» ASSIGNED TASK
For this exercise, report every line of the material that includes "center".

» EXTRACTED RECORDS
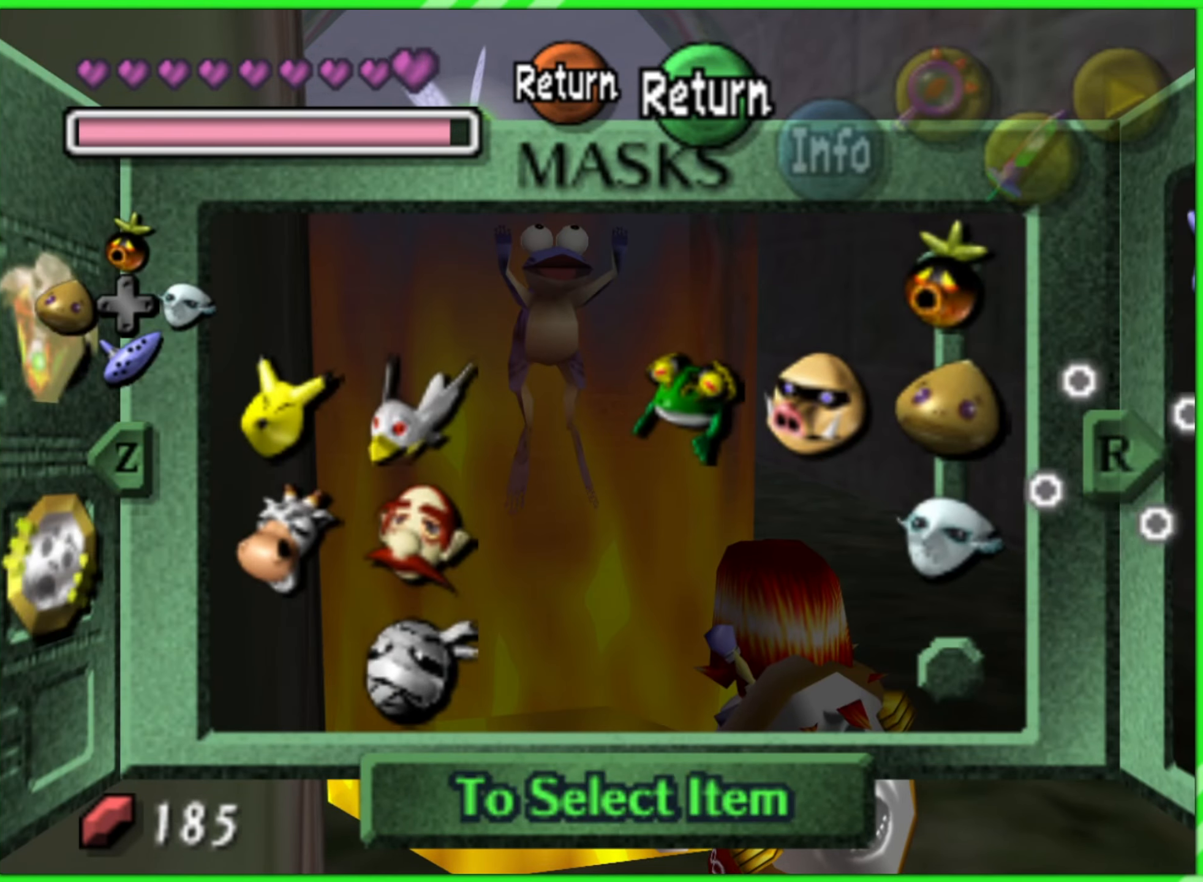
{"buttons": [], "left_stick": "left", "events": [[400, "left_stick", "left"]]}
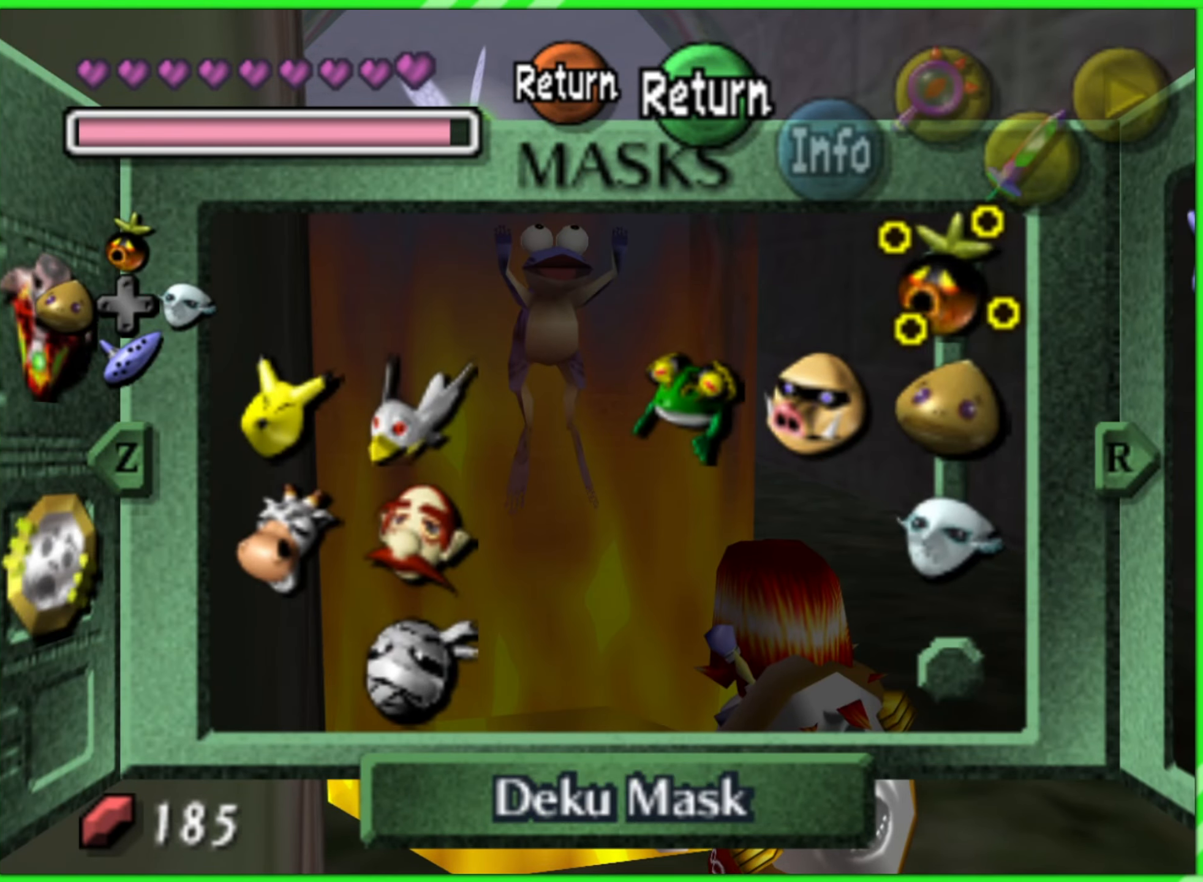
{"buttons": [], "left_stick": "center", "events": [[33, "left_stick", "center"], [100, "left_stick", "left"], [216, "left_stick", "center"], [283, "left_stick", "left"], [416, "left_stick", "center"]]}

--

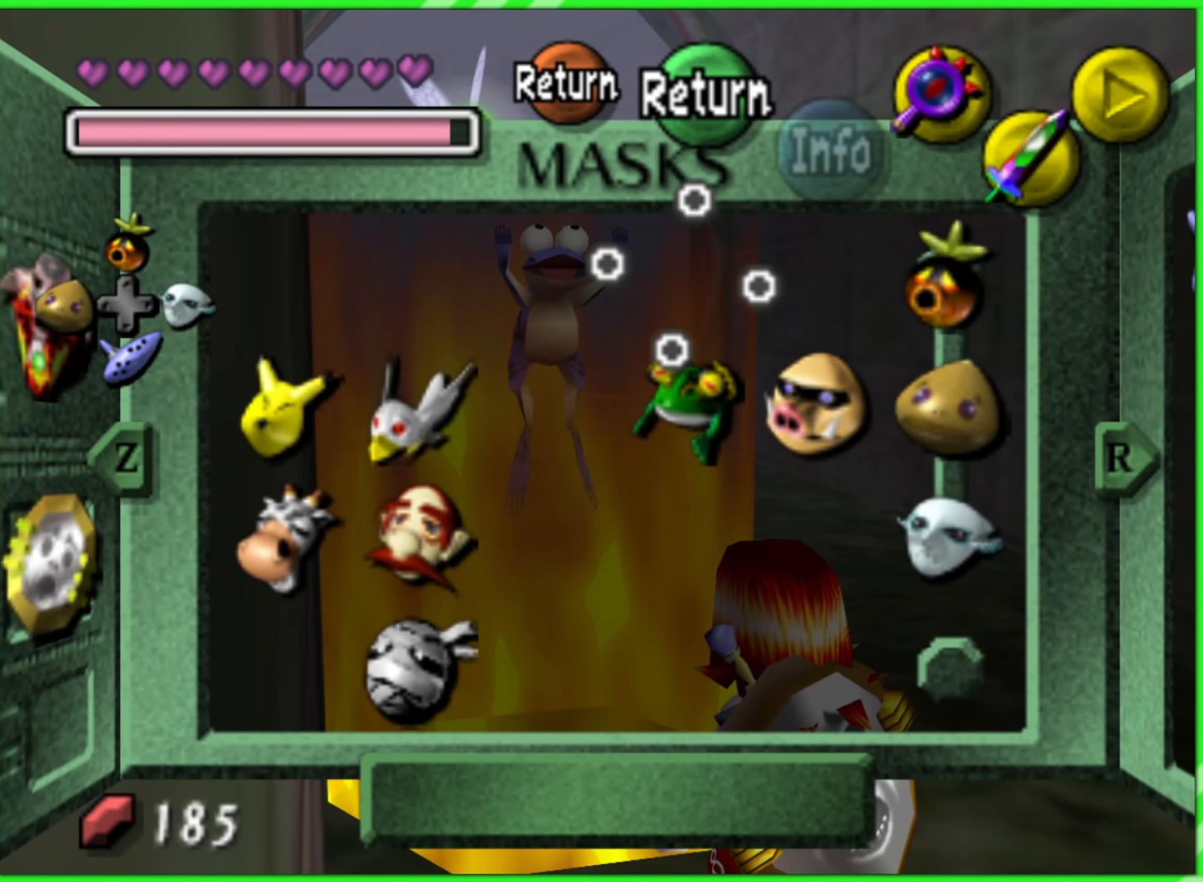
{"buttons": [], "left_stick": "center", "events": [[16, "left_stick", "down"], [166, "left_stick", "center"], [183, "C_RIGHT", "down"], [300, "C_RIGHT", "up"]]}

» WORKED SOLUTION
{"buttons": [], "left_stick": "center", "events": [[33, "left_stick", "center"], [100, "left_stick", "left"], [216, "left_stick", "center"], [283, "left_stick", "left"], [416, "left_stick", "center"]]}
{"buttons": [], "left_stick": "center", "events": [[16, "left_stick", "down"], [166, "left_stick", "center"], [183, "C_RIGHT", "down"], [300, "C_RIGHT", "up"]]}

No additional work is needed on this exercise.